Right now a popular question in animal sheltering is ‘Are they a No Kill Shelter?’ Although a common question, many people don’t really understand what’s behind it. While the euthanasia rate in the US has dropped dramatically – from around 350,000,000 a year to 3,000,000 a year – there are factors into how those numbers get reported and why these animals are being euthanized. The bigger question is not if a shelter is No Kill, but if the shelter is Public or Private. This distinction is the most important question when going into a sheltering situation.

In every community you will find rescue groups and shelters. In many communities you may have places like a Humane Society, PAWS, or an SPCA. You may also have a City or County Animal Shelter. For the most part City and County shelters do not have the ability to turn away any animal that comes in from their jurisdiction. This means that every animal that is dangerous, every animal that is too sick to be rehabilitated, every animal with severe behavior issues, every animal that is too feral to be homed is taken in. No matter the size, breed, age, or temperament, these animals have to be accepted. For the most part a Humane Society, PAWS, SPCA or other rescue group has the right to refuse animals. They don’t have to take any animal they don’t think they can find a home for. They don’t have to take any animal that would suffer for being in a shelter. They don’t have to take any animal who’s history is unknown.

What this means for the No Kill movement is huge. In a Publicly run facility, they have a citizen obligation to keep the community safe. They have a liability to not adopt an animal out who is known to be vicious. Many Public shelters are also the only place that a low-income citizen has to bring her or his own pet to be euthanized when the time comes, as private euthanasia and cremation is extremely costly. The reasons that many Public facilities euthanize animals are the same reasons that you or I would want an animal euthanized: for the benefit of the animal and the safety of the community.

On the flip side, a Private run facility can deny entry to any animal that they choose, thus making it so that they don’t have to make a choice of weather or not to keep an animal in it’s care.
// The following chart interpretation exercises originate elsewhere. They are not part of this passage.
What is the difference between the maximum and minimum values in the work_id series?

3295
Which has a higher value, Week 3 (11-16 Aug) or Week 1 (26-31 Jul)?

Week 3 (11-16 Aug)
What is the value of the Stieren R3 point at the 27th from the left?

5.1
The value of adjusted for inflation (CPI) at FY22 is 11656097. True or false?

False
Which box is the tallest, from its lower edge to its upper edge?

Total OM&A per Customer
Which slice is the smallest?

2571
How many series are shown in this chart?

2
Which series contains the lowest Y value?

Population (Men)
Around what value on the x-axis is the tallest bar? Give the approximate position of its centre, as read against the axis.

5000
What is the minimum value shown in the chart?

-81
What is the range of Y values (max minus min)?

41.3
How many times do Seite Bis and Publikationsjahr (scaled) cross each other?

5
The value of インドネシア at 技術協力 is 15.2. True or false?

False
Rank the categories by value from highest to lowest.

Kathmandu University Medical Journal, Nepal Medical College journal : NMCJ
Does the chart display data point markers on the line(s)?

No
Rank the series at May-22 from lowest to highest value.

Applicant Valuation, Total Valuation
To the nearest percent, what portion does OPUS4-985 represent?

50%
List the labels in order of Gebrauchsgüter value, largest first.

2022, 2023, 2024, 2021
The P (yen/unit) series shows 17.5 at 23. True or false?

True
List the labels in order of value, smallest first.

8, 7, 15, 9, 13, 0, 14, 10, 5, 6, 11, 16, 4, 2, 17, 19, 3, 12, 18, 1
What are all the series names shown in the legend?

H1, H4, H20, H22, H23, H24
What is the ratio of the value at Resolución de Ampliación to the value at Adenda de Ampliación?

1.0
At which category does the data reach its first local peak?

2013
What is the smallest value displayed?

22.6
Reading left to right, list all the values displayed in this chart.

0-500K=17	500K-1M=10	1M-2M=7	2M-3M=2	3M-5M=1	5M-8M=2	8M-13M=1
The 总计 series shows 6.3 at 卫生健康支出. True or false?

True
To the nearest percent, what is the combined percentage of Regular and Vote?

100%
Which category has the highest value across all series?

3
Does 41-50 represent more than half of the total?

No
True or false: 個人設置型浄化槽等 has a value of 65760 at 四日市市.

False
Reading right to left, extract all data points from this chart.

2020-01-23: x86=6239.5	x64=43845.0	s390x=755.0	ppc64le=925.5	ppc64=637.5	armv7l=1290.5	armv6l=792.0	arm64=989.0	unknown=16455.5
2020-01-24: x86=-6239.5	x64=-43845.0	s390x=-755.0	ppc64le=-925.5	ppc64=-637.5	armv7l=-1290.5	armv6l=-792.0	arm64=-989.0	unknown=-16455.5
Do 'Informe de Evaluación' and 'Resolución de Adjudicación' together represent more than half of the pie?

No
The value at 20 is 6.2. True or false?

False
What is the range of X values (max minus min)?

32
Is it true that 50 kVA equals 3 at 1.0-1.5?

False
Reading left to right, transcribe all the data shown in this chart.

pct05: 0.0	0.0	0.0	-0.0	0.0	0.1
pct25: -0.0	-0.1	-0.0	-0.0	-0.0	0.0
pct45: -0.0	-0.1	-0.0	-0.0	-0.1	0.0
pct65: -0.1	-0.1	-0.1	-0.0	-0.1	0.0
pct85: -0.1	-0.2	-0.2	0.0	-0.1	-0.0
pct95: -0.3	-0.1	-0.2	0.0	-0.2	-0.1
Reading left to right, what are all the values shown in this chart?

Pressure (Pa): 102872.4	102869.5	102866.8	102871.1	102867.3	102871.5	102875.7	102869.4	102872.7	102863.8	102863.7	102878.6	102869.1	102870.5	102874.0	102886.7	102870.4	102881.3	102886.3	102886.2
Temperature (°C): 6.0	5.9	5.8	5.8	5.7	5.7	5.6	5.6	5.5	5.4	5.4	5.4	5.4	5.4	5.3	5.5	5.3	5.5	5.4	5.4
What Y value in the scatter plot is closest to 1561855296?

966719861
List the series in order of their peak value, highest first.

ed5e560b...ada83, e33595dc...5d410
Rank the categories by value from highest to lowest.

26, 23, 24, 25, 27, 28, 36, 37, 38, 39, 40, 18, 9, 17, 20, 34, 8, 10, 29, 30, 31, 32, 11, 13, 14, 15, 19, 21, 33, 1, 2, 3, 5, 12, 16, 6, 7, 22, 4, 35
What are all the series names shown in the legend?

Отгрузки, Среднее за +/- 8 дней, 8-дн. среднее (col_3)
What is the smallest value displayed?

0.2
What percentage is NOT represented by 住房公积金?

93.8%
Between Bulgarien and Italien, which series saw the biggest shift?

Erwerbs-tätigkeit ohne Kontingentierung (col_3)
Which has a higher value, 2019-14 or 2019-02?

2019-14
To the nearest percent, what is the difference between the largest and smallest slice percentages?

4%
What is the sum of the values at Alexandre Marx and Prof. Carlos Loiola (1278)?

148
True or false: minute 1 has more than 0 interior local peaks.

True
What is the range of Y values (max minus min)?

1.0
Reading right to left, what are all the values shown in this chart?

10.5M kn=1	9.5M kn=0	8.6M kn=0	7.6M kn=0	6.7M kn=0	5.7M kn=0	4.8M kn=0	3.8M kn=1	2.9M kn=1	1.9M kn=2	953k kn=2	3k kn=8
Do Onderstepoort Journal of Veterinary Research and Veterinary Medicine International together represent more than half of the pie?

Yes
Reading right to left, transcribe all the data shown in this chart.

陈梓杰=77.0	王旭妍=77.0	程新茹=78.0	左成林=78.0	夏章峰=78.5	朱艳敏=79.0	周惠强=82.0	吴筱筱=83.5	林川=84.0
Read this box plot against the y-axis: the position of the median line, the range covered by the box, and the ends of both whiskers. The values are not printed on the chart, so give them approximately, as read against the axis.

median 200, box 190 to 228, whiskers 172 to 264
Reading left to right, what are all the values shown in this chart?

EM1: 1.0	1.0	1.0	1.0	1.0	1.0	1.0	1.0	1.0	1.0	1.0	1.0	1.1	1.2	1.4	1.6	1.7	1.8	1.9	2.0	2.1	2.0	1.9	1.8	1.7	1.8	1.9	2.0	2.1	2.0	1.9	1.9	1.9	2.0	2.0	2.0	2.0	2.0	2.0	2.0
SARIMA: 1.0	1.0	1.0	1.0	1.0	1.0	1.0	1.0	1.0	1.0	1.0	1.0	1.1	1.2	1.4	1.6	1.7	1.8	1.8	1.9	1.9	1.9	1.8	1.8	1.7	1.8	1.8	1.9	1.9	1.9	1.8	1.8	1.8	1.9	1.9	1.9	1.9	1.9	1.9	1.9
When you can take in only the fluffy, cuddly, loved animals and find them homes, you don’t have to euthanize them. There is no public safety to bear in mind, there is no health hazard to worry about. You have the freedom to do what is always seen as good and right, every time. Private shelters don’t have the pressures that public shelters do.

In a No Kill situation, many times animals spend the rest of their life in a kennel, with little socialization, little human companionship, and with little hope. There are of course, exceptions to the rule. There is a growing network of families that will take in these animals, but as they fill up, where do the rest go? Any way you look at it, some animal will be displaced. Is it better to let the animal that will suffer live out a life of nothing or is it better to let a healthy animal loose it’s life? Nobody wants to make that choice, but often shelters don’t have one.

So when you go into a sheltering situation, don’t ask if they are a No Kill facility, ask what the entry policy is, and what the euthanasia policy is. Just because they have to make a choice for an animal, doesn’t mean it’s the wrong choice. Everyone in the Animal Care industry is (or should be) after the same goal: to place as many homeless animals properly as they can.